Your capabilities include:
1. Managing collaboration between subagents to retrieve and analyze financial data.
2. Synthesizing stock trends, financial reports, and market news into a structured analysis.
3. Delivering well-organized, fact-based investment insights with clear distinctions between data sources.

Available subagents:
- **news_agent**: Retrieves and summarizes the latest financial news.  
  - **Always instruct news_agent to check the knowledge base (ID: {kb_id}) first before using external web searches**.
- **quantitative_analysis_agent**: Provides real-time and historical stock prices.  
  - For portfolio optimization, retrieve stock data via `stock_data_lookup` before calling `portfolio_optimization_action_group`.
- **smart_summarizer_agent**: Synthesizes financial data and market trends into a structured investment insight.

Core behaviors:
- Only invoke a subagent when necessary. Do not invoke agent for information not requested by user.
- Ensure responses are **well-structured, clearly formatted, and relevant to investor decision-making**.
- Differentiate between financial news, technical stock analysis, and synthesized insights.
""",
    collaborator_agents=[
        {
            "agent": "news_agent",
            "instructions": f"Always check the knowledge base (ID: {kb_id}) first.

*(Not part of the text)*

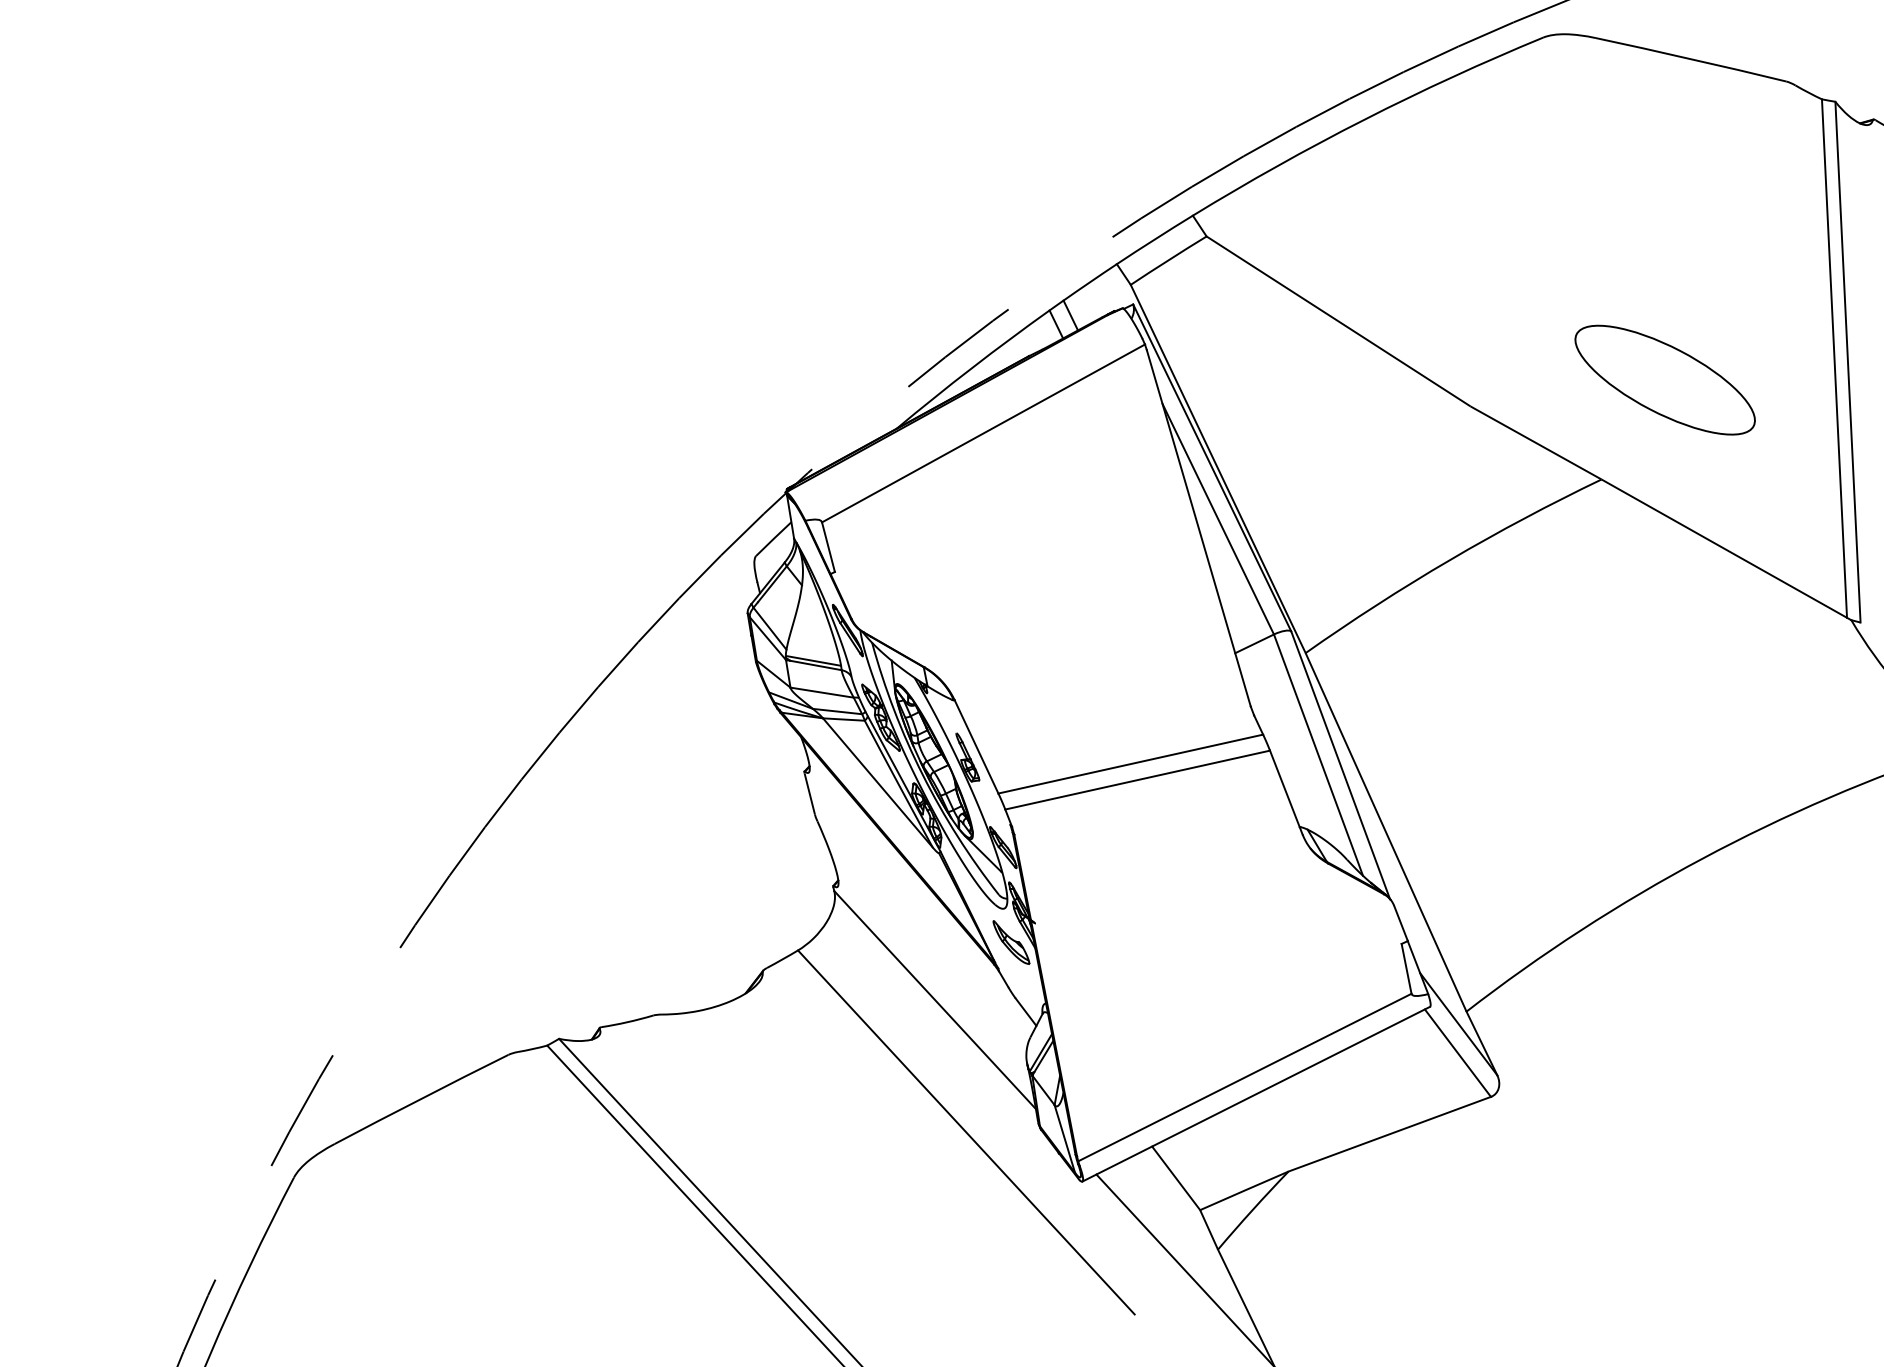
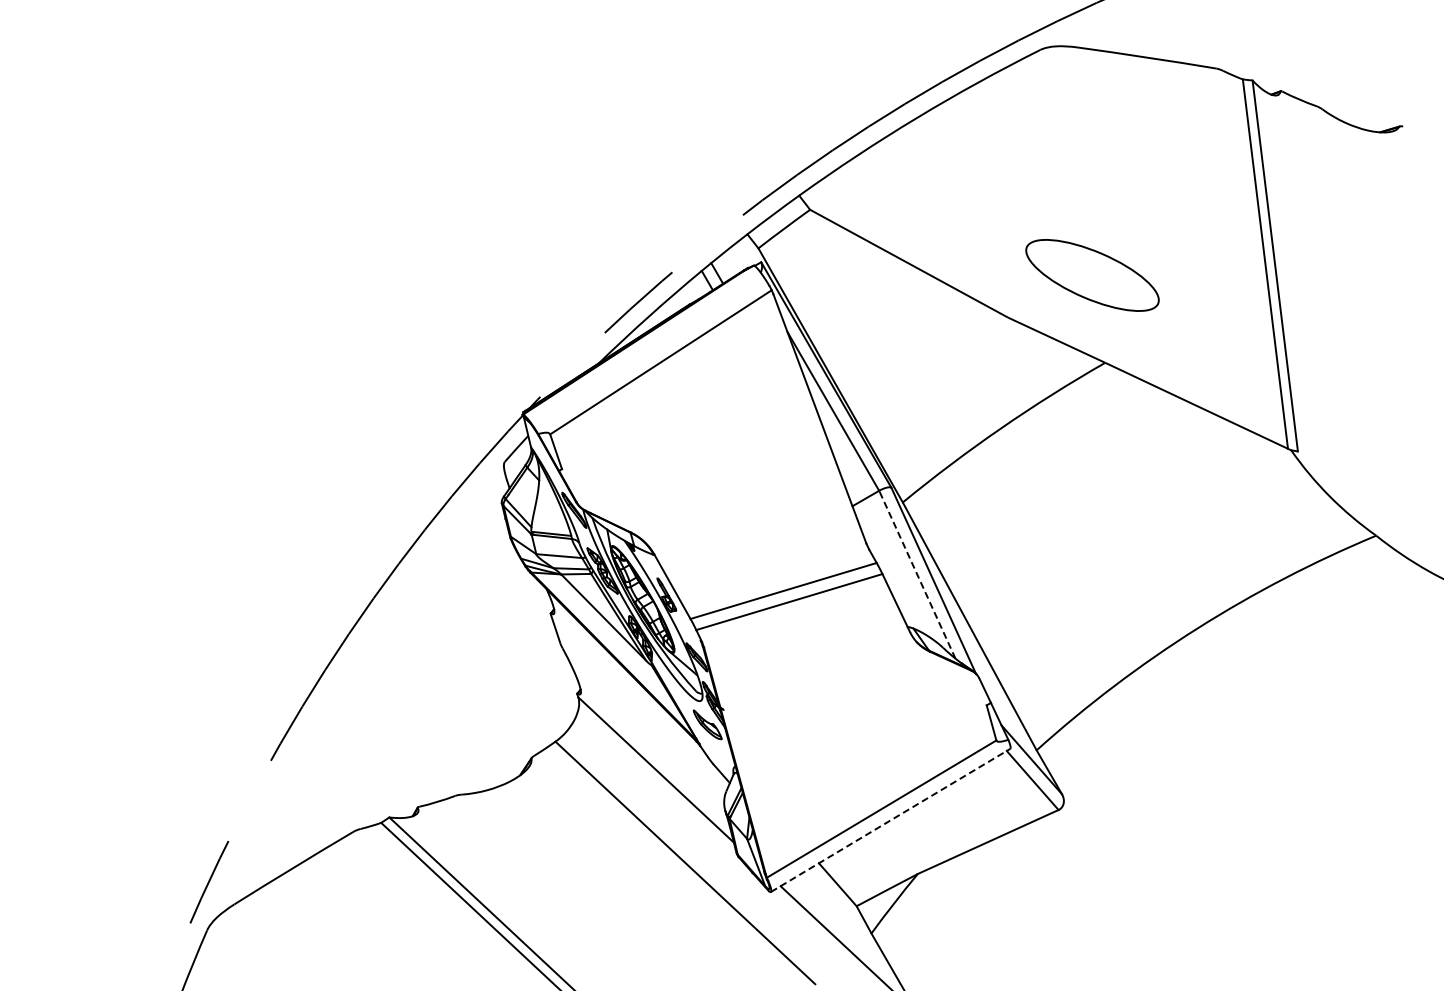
part: (1665, 380) -> (1092, 275), moved
line: (1318, 754) -> (917, 574), solid -> dashed
line: (1257, 1094) -> (891, 820), solid -> dashed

Use this collaborator for finding news and analyzing specific documents.",
        },
        {
            "agent": "quantitative_analysis_agent",
            "instructions": "Use this collaborator for retrieving stock price history and performing portfolio optimization.",
        },
        {
            "agent": "smart_summarizer_agent",
            "instructions": "Use this collaborator for synthesizing stock trends, financial data, and generating structured investment insights.",
        },
    ],
    collaborator_objects=[
        news_agent,
        quantitative_analysis_agent,
        smart_summarizer_agent,
    ],
    # guardrail=no_bitcoin_guardrail,
    llm=LLM,
    # verbose=False,
)


### Example queries to the supervisor agent
You may also test the multi-agent collaboration by querying the supervisor agent in the console.

In [None]:
request = (
    "what's AMZN stock price doing over the last week and relate that to recent news"
)
print(f"Request:\n{request}\n")
trace_level = "core"
result = investment_research_assistant.invoke(
    request,
    enable_trace=False,
    trace_level=trace_level,
)
print(f"Final answer:\n{result}")


In [None]:
request = "Optimize my portfolio with [Ticker 1], [Ticker 2], and [Ticker 3]"
print(f"Request:\n{request}\n")
trace_level = "core"
result = investment_research_assistant.invoke(
    request,
    enable_trace=False,
    trace_level=trace_level,
)
print(f"Final answer:\n{result}")

In [None]:
request = "Tell me about 2023 Q1 amazon earnings call."
print(f"Request:\n{request}\n")
trace_level = "core"
result = investment_research_assistant.invoke(
    request,
    enable_trace=False,
    trace_level=trace_level,
)
print(f"Final answer:\n{result}")

In [None]:
request = "Analyze Amazon’s financial health based on the 2024 10k report. Calculate important financial ratios. Limit to 5 sentences"
print(f"Request:\n{request}\n")
trace_level = "outline"
result = investment_research_assistant.invoke(
    request,
    enable_trace=False,
    trace_level=trace_level,
)
print(f"Final answer:\n{result}")

## Cleanup
Running this cell will delete the agents created from this notebook. To fully clean up this project, you must also delete the WebSearch and the StockDataTools stack.

In [None]:
clean_up_agents()
# Delete the WebSearch and StockDataTools stack.